Nursing Diagnosis and Nursing Interventions

Nursing Diagnosis and Nursing Intervention for Gastroenteritis

Gastroenteritis is a medical condition from inflammation of the gastrointestinal tract that involves both the stomach and the small intestine. It causes some combination of diarrhea, vomiting, and abdominal pain and cramping.

Viruses (particularly rotavirus) and the bacteria Escherichia coli and Campylobacter species are the primary causes of gastroenteritis. There are, however, many other infectious agents that can cause this syndrome. Non-infectious causes are seen on occasion, but they are less likely than a viral or bacterial cause. Risk of infection is higher in children due to their lack of immunity and relatively poor hygiene.

Gastroenteritis typically involves both diarrhea and vomiting, or less commonly, presents with only one or the other. Abdominal cramping may also be present. Signs and symptoms usually begin 12–72 hours after contracting the infectious agent. If due to a viral agent, the condition usually resolves within one week. Some viral causes may also be associated with fever, fatigue, headache, and muscle pain. If the stool is bloody, the cause is less likely to be viral and more likely to be bacterial.[7] Some bacterial infections may be associated with severe abdominal pain and may persist for several weeks.

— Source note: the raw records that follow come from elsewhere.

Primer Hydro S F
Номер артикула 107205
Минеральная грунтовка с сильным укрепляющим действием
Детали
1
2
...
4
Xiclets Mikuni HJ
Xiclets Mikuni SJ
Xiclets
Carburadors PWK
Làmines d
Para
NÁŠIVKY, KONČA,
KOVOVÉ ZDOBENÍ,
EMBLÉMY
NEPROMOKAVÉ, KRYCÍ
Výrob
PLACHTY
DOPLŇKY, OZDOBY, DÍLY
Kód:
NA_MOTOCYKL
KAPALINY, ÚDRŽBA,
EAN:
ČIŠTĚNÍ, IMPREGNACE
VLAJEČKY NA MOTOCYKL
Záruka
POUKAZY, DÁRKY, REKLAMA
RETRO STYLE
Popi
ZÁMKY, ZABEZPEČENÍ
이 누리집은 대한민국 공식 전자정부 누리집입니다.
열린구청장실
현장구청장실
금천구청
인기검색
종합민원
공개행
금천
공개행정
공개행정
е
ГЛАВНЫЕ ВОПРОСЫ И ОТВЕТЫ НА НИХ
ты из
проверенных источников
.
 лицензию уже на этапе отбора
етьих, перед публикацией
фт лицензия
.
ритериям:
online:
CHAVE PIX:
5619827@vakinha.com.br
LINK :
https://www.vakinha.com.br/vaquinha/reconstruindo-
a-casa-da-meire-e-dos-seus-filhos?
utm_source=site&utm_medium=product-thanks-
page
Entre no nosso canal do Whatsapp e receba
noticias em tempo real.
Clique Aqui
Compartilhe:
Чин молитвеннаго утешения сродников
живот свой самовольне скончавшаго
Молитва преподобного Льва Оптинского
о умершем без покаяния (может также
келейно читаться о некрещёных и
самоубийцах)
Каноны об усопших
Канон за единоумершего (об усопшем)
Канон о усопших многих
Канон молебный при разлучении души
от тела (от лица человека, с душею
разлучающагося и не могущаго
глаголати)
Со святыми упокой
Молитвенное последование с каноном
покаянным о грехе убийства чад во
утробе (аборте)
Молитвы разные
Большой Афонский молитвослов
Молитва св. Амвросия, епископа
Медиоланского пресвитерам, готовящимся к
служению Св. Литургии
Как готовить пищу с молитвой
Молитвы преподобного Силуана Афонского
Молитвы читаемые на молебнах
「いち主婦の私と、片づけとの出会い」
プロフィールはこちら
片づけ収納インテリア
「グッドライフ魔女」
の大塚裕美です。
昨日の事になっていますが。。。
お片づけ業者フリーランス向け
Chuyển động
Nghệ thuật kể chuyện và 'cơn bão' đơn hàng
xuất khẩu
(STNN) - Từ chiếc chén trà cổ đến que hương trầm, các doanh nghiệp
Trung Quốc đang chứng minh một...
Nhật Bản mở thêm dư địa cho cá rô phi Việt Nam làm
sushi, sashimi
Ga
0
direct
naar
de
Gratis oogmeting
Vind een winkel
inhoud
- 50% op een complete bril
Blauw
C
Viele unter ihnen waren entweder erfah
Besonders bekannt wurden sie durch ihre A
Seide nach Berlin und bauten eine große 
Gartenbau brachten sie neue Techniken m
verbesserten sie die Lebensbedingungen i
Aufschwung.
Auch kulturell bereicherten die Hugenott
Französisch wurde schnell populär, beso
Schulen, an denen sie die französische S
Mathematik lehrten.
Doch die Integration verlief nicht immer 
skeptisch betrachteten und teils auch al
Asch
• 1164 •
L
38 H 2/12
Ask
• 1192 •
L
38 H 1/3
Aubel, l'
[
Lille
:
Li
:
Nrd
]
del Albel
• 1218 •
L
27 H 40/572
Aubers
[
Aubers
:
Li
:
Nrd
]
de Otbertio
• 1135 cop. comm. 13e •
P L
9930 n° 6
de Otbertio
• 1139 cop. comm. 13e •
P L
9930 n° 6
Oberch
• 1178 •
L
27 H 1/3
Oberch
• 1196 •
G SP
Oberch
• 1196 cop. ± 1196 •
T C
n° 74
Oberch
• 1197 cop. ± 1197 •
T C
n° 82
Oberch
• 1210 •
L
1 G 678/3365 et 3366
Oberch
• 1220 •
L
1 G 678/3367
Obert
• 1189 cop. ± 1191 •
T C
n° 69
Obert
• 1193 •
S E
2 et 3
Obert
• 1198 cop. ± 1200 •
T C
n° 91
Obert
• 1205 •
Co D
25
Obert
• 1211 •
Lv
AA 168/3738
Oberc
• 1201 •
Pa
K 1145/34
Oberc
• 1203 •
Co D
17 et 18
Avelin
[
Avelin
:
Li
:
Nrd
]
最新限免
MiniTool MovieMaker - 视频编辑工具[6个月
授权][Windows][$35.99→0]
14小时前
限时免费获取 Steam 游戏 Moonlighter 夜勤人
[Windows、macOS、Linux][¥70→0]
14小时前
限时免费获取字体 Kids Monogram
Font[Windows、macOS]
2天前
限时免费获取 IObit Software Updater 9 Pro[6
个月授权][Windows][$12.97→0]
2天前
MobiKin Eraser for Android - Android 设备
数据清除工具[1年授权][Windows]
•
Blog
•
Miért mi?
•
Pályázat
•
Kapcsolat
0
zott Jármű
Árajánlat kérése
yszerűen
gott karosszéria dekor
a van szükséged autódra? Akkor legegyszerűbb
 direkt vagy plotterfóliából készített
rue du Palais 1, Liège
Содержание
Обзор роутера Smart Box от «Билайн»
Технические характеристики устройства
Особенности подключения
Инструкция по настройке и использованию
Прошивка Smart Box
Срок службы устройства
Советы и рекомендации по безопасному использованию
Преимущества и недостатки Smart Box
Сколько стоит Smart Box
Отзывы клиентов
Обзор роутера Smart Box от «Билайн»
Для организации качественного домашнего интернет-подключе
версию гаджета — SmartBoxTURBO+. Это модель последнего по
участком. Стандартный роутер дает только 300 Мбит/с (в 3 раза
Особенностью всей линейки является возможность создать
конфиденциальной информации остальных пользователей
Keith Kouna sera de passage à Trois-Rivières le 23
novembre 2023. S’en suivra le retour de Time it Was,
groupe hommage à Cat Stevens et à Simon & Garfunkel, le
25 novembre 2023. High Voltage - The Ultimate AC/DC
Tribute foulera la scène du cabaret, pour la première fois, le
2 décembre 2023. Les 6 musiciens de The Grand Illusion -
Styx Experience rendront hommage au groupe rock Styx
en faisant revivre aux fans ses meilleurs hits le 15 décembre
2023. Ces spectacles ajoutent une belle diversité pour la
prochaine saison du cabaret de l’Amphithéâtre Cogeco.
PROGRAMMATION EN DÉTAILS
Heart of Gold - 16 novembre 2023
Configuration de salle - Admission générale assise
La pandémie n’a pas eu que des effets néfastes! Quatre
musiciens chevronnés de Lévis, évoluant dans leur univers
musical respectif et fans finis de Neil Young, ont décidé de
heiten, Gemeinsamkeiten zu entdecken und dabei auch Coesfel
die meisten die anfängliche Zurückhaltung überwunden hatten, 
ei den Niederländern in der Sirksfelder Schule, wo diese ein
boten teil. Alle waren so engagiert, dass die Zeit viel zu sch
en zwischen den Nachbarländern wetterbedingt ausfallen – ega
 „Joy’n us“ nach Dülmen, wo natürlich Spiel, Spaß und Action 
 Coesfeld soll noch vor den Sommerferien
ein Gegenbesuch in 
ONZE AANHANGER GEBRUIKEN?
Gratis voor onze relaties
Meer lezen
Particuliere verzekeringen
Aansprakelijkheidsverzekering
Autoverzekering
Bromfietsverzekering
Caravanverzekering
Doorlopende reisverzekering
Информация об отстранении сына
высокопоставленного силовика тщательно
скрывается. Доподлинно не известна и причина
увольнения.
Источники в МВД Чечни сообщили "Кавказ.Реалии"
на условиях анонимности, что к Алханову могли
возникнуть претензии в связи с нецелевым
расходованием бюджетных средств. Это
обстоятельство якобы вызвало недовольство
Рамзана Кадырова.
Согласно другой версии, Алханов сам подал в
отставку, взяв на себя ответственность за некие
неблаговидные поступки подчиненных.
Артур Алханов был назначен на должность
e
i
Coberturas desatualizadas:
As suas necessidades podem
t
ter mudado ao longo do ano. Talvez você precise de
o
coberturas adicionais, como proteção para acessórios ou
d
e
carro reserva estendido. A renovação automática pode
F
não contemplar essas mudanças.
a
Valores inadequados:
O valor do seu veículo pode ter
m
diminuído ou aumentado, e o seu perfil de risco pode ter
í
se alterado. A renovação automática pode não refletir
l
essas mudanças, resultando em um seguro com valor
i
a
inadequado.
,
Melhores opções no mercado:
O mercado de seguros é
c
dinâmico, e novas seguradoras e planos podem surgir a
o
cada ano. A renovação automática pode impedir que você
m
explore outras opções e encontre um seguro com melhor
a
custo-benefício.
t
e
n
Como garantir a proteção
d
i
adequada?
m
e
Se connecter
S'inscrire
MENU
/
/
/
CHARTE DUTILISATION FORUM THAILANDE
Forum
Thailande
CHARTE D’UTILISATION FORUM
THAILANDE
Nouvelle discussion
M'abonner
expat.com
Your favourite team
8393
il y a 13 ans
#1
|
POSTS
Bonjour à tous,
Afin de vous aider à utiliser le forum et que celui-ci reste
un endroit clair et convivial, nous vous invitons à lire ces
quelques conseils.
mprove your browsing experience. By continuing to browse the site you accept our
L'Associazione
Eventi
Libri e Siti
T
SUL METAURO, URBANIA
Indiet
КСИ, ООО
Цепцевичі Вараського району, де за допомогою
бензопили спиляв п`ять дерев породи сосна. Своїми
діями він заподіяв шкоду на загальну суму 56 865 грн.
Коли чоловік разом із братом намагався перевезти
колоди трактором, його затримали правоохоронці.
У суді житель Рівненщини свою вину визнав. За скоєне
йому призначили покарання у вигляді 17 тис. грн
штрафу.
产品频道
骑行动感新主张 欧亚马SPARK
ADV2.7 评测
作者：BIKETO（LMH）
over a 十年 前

Nursing Diagnosis and Nursing Intervention for Gastroenteritis

1. Deficient Fluid Volume

Related to
  • excessive loss through feces
  • vomiting and restricted intake
  • nausea
Goal:
Fluid requirements will be met with the criteria there are no signs of dehydration

Nursing Intervention for Gastroenteritis
  1. Give oral fluids and parenteral rehydration in accordance with the program
    R /: As an attempt rehydration to replace fluids that come out with feces.
  2. Monitor intake and output.
    R /: Provides information to determine the status of fluid balance fluid needs replacement.
  3. Assess vital signs, signs / symptoms of dehydration and the results of laboratory examination.
    R /: Assessing hydration status, electrolyte and acid base balance.
  4. Collaborative implementation of definitive therapy
    R /: Provision of drugs is causally important after the cause of diarrhea in mind.

2. Acute Pain

Related to
  • hyperperistaltic
  • perirectal fissures irritation
Goal :
Pain is reduced by the criteria there are no blisters on the perirectal

Nursing Intervention for Gastroenteritis
  1. Set a comfortable position for a client, for example with knee flexion.
    R /: Lowering the surface tension and reduce abdominal pain.
  2. Perform the transfer of activity to provide comfort such as back massage and warm compresses abdomen.
    R /: Increase relaxation, shifting the focus of attention of clients and improve coping abilities.
  3. Clean the rectal area with mild soap and water after defecation and provide skin care
    R /: Protect skin from the acidity of the feces, preventing irritation.
  4. Collaboration drug or analgesic and anticholinergic as indicated
    R /: Analgesic as anticholinergic agents for anti-pain and spasm of the lower GI tract can be given according to clinical indication.
  5. Assess complaints of pain by Visual Analog Scale (scale 1-5), changes in the characteristics of pain, verbal and non verbal clues
    R /: Evaluating the development of pain to determine the next intervention.